Where’s the beef — Missouri or Kansas?

Sunday, January 4, 2004 | 12:00 a.m. CST; updated 7:53 a.m. CDT, Tuesday, July 1, 2008

No one disputes that Texas raises more cattle and produces more beef than any other state.

But who is No. 2?

Both Missouri and Kansas make the claim, although the actual ranking may not be as important as what impact, if any, the recent case of mad cow disease in Washington will have on each state’s economy.

A year ago, when the most recent figures were released, Kansas had 6.35 million cattle on ranches and in feed lots — some 2.1 million more than Missouri. Cattle in Kansas feed lots, where the animals are fattened and eventually slaughtered, far outnumbered those in Missouri — 2.4 million to about 70,000.

Because cattle in feed lots eventually end up in the butcher’s window, Missouri sells much less beef than Kansas. In 2002, Kansas had a commercial cattle slaughter of 9 billion pounds versus about 113 million pounds in Missouri.

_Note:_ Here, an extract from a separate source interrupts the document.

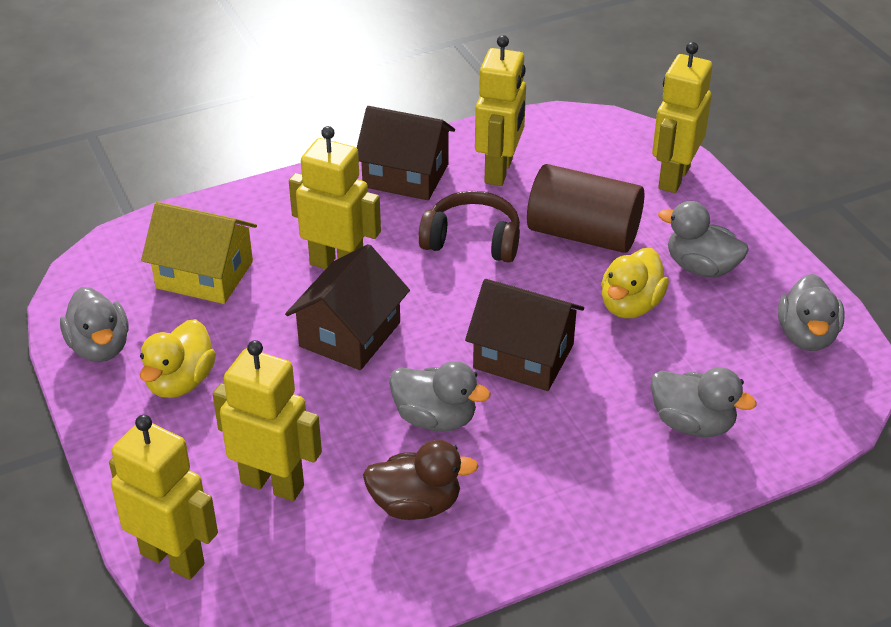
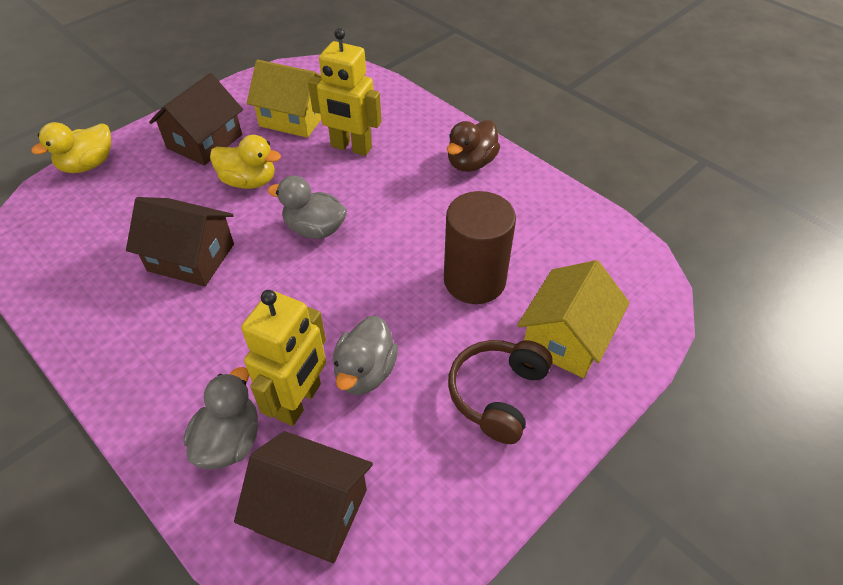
grey duck: [60,287,129,362] [389,361,490,432] [650,367,757,437] [658,201,749,278] [778,274,845,351] = 5 -> [183,367,258,470] [268,175,347,239] [332,315,398,395] = 3
yellow house: [141,202,257,304] = 1 -> [247,60,321,138] [517,260,630,378] = 2
yellow robot: [109,415,218,580] [213,340,322,501] [289,126,381,269] [475,35,526,186] [652,42,712,193] = 5 -> [241,290,326,426] [308,28,382,156] = 2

According to Kansas’ state statistician Eldon Thiessen, that makes Kansas the No. 2 cattle state in the country.

“Kansas doesn’t have as many ranches where calves are being raised, but when it comes to the amount of cattle on feed, Kansas is No. 2,” Thiessen said.

However, Missouri produces more of what some experts say is the essential ingredient: calves.

In 2002, about 2 million calves were born in Missouri — a half-million more than in Kansas. Missouri also had twice as many farms where calves are born and raised, 64,000 in all.

“We (Missouri) are the ones who sell the little calves,” said Tommy Sallee, an agricultural statistician for the Missouri Agricultural Statistics Service. “We have a lot of open land, especially in southern Missouri. You can’t raise a lot of things on it because it’s too rocky and hilly. We use that marginal land to raise cattle.”

Thiessen and Sallee agree that, raw numbers aside, the real issue is how much each state’s economy relies on the beef industry. Beef prices have dipped since Dec. 23, when a single dairy cow in Washington state was found to be infected with Bovine Spongiform Encephalopathy, otherwise known as mad cow disease.

Sallee acknowledges that, in 2002, Kansas produced more than $4 billion worth of beef for the marketplace, second only to Texas. Missouri had a gross income of $849 million from the production and sale of cattle during that same year, he said.